**Document:**
Rich text emails as a format and as a feature are great. If you don’t like the content of emails that doesn’t change the issue at all. In the alternative you are proposing, the unsubscribe link isn’t clickable at all.
(I also dislike Discord for many of the same reasons, but it won because it is better for users, because it has more features. Your complaints about it, which I share, are irrelevant to this discussion.)
> > > Lorem ipsum dolor sit amet, consectetur adipiscing elit, sed do
eiusmod
> > > tempor incididunt ut labore et dolore magna aliqua.
Leaving it like that annoys me, while fixing it by hand gets tedious very fast. I suppose some clients might know how to handle this automatically, but I’ve never had the fortune of using one. (And frankly, plain-text formatting is not among my most important criteria when choosing an e-mail client.)
As many gotchas as HTML e-mail might have in practice, I find the basic idea of giving messages semantic structure make a whole lot of sense. And as for top posting, I understand the criticism, but I find it very suitable for straightforward, back-and-forth exchanges, which comprise a decent part of my e-mail communication. So overall, I can’t say I’m entirely sold on plain-text e-mail.
HTML emails aren’t sent only because that’s what the senders want. They are sent because that’s what the recipients want.
The recommendations they mention are good ideas, although I might also add a few more:
- Allow the sender to prefer purely ASCII when applicable. (ASCII should not be mandatory (since you may want or need to use other character sets for other languages), although it should be possible to prefer it. This can also improve compatibility with the receiver.)
- When forwarding or replying to a plain text message, the reply should also be plain text by default.
- When the author of a message attaches a picture to a message and includes it inline in the HTML message, use a placeholder when converting it to plain text to make it clear to the receiver that there is a picture attached.
- Allow signatures to be disabled, and if a signature is added, then in the plain text format it should precede the signature by a line with two hyphens and one space.
I'd settle for something markdown-like rather than full-blown html. Basic headings, lists, and inline images are all I want.

[Source data]
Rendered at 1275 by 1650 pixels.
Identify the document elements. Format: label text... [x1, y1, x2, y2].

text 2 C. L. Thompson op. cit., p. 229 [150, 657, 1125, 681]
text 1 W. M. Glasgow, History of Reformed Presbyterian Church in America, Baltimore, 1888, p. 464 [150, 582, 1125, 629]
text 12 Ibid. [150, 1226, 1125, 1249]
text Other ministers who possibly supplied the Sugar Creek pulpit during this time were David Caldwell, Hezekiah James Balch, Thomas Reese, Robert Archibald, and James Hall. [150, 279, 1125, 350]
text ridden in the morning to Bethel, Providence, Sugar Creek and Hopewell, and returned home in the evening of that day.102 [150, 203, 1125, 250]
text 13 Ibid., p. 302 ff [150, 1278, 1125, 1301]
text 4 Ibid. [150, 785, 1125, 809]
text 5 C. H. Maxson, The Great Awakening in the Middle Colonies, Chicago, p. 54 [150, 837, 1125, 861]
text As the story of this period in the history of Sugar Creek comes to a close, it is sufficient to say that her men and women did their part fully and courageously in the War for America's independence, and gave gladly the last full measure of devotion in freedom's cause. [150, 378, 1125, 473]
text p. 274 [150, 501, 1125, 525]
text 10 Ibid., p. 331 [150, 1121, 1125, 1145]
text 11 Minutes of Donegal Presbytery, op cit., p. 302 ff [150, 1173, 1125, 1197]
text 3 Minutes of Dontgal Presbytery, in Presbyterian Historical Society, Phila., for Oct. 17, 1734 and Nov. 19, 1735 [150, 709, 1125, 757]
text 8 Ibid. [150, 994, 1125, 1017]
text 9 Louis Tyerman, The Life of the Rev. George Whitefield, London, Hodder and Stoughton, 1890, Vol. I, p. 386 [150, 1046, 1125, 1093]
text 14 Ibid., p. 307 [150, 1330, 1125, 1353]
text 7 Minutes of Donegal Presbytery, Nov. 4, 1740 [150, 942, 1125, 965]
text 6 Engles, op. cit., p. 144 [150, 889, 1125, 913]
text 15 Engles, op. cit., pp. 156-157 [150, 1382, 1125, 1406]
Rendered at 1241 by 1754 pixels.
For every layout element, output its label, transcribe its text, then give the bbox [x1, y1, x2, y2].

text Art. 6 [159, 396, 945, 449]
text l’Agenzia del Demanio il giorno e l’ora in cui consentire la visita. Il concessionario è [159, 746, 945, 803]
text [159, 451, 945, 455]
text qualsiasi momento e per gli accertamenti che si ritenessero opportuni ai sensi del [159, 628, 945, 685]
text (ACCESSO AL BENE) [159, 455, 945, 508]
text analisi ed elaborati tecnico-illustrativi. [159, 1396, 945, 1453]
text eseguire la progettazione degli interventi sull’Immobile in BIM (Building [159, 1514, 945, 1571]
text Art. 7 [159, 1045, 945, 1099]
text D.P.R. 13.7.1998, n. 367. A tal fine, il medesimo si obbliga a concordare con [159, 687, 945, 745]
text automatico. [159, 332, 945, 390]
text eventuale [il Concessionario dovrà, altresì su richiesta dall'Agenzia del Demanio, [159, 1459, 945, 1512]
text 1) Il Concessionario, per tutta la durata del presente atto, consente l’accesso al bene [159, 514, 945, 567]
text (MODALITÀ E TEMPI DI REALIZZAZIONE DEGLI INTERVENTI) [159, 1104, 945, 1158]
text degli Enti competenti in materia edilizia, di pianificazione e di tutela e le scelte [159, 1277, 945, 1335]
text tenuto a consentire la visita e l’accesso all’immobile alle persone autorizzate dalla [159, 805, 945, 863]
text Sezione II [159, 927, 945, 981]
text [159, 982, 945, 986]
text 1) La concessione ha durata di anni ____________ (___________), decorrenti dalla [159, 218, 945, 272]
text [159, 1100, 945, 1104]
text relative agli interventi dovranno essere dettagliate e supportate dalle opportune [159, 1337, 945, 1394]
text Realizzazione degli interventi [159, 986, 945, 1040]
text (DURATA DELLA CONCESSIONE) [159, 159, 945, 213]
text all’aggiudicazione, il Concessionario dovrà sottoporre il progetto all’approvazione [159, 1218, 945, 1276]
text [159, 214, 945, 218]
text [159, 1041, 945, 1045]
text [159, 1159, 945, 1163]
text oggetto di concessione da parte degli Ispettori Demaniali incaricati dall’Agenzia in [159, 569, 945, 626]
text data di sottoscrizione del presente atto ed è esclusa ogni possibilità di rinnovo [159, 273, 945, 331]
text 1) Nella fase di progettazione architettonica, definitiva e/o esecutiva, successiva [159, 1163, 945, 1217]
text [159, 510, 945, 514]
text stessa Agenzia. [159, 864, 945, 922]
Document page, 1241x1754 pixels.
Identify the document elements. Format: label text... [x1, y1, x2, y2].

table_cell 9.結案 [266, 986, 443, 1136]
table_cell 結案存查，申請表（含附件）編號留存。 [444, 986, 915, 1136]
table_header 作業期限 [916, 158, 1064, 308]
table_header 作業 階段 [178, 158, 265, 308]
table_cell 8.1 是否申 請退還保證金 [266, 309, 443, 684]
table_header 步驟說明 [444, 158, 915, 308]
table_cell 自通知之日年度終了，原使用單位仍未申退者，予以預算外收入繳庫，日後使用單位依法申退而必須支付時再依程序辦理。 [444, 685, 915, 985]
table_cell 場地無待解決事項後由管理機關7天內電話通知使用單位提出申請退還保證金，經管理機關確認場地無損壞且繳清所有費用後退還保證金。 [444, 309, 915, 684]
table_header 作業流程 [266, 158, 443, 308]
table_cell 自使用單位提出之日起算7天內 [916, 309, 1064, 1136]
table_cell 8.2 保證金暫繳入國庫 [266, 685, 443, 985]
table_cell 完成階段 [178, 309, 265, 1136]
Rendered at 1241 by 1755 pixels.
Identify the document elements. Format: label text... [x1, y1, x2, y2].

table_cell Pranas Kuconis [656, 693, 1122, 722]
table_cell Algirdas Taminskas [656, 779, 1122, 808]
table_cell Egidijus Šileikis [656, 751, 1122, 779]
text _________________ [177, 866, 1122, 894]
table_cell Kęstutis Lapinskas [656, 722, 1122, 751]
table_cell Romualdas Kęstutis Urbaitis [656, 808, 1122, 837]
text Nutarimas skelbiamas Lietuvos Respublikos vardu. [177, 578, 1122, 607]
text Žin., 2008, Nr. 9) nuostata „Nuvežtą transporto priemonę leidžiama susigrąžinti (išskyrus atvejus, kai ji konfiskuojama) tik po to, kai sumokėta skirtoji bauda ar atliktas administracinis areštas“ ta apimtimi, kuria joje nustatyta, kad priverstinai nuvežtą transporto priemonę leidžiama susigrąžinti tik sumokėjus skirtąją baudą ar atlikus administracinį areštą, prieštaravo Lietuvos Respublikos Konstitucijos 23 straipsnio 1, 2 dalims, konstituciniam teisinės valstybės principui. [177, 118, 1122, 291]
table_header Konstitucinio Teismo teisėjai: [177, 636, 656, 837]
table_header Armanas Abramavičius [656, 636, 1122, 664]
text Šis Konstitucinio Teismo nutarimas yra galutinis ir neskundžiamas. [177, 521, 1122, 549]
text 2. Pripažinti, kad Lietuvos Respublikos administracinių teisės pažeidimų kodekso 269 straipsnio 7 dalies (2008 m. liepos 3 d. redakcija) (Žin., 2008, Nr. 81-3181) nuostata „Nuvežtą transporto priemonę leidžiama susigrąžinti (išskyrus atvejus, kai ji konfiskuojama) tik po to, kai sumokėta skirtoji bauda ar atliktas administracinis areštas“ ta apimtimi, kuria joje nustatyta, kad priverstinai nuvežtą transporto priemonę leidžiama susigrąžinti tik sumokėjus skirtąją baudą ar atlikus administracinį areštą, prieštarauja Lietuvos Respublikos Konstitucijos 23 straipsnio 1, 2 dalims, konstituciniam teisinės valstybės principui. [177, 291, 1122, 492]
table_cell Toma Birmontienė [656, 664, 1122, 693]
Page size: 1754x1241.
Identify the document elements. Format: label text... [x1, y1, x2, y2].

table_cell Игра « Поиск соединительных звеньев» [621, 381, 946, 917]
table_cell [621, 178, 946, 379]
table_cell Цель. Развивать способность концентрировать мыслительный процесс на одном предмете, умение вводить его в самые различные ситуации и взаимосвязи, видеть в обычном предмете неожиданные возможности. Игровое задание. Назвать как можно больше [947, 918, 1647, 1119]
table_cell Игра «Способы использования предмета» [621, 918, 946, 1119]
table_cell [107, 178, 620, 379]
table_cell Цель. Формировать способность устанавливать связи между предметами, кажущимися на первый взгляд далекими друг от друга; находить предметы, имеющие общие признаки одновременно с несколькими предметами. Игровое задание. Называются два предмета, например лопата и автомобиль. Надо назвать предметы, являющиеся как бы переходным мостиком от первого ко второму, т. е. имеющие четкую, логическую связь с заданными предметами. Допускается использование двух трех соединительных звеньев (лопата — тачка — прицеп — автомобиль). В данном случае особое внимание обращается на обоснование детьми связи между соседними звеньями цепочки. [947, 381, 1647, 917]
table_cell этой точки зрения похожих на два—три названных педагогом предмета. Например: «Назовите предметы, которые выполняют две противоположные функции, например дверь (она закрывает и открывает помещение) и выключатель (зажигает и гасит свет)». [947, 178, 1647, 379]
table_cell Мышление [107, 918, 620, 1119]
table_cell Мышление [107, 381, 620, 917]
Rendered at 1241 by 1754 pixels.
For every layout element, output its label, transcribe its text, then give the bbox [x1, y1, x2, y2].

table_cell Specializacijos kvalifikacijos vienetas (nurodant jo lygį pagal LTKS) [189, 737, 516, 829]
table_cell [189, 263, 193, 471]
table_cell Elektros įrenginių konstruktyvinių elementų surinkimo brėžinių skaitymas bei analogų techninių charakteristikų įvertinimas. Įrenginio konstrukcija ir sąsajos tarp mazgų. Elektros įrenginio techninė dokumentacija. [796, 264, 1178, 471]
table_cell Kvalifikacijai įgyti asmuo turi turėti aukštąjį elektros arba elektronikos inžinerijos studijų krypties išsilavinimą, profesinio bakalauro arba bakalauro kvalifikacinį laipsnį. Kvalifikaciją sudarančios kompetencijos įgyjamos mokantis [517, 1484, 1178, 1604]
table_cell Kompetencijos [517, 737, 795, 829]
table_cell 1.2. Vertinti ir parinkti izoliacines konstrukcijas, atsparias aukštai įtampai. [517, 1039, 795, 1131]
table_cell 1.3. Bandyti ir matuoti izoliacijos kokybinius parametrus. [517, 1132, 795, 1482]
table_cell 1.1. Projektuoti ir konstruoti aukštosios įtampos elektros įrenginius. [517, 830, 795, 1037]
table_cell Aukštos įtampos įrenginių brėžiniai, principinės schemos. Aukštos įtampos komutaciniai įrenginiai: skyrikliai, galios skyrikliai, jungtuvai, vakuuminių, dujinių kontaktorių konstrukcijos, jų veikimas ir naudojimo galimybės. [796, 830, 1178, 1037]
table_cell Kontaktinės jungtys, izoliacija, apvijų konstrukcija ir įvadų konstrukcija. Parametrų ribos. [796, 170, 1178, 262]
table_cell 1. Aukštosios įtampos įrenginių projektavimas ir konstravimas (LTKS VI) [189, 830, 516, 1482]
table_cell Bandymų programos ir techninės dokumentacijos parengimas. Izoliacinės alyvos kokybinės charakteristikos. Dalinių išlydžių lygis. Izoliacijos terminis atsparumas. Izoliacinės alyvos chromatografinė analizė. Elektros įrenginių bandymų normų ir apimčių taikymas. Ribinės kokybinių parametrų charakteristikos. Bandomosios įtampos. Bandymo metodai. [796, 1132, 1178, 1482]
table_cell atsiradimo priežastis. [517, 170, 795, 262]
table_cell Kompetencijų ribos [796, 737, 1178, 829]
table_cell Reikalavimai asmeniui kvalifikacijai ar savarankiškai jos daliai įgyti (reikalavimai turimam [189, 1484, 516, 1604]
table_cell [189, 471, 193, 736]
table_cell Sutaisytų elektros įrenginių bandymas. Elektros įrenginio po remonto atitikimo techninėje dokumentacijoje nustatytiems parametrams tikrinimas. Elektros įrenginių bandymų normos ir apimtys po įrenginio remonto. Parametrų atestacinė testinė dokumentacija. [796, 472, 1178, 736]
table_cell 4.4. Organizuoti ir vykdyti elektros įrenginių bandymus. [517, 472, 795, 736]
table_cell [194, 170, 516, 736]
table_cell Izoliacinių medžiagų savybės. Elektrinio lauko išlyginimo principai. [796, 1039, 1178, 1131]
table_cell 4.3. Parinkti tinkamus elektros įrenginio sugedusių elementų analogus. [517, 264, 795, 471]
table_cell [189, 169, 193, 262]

**Exercise tasks:**
**a)** According to the discussion of email formats, why should senders be able to prefer purely ASCII without ASCII being made mandatory?
**b)** Reproduce the rows verbatim, starting at the row that contains "text Art. 6 [159, 396, 945, 449]" and ending at the row that contains "text degli Enti", with both of those rows included.

**Solutions to the problems:**
**a)** ASCII should not be mandatory because a sender may want or need other character sets for other languages. Being able to prefer it is still useful because it can improve compatibility with the receiver.

**b)**
text Art. 6 [159, 396, 945, 449]
text l’Agenzia del Demanio il giorno e l’ora in cui consentire la visita. Il concessionario è [159, 746, 945, 803]
text [159, 451, 945, 455]
text qualsiasi momento e per gli accertamenti che si ritenessero opportuni ai sensi del [159, 628, 945, 685]
text (ACCESSO AL BENE) [159, 455, 945, 508]
text analisi ed elaborati tecnico-illustrativi. [159, 1396, 945, 1453]
text eseguire la progettazione degli interventi sull’Immobile in BIM (Building [159, 1514, 945, 1571]
text Art. 7 [159, 1045, 945, 1099]
text D.P.R. 13.7.1998, n. 367. A tal fine, il medesimo si obbliga a concordare con [159, 687, 945, 745]
text automatico. [159, 332, 945, 390]
text eventuale [il Concessionario dovrà, altresì su richiesta dall'Agenzia del Demanio, [159, 1459, 945, 1512]
text 1) Il Concessionario, per tutta la durata del presente atto, consente l’accesso al bene [159, 514, 945, 567]
text (MODALITÀ E TEMPI DI REALIZZAZIONE DEGLI INTERVENTI) [159, 1104, 945, 1158]
text degli Enti competenti in materia edilizia, di pianificazione e di tutela e le scelte [159, 1277, 945, 1335]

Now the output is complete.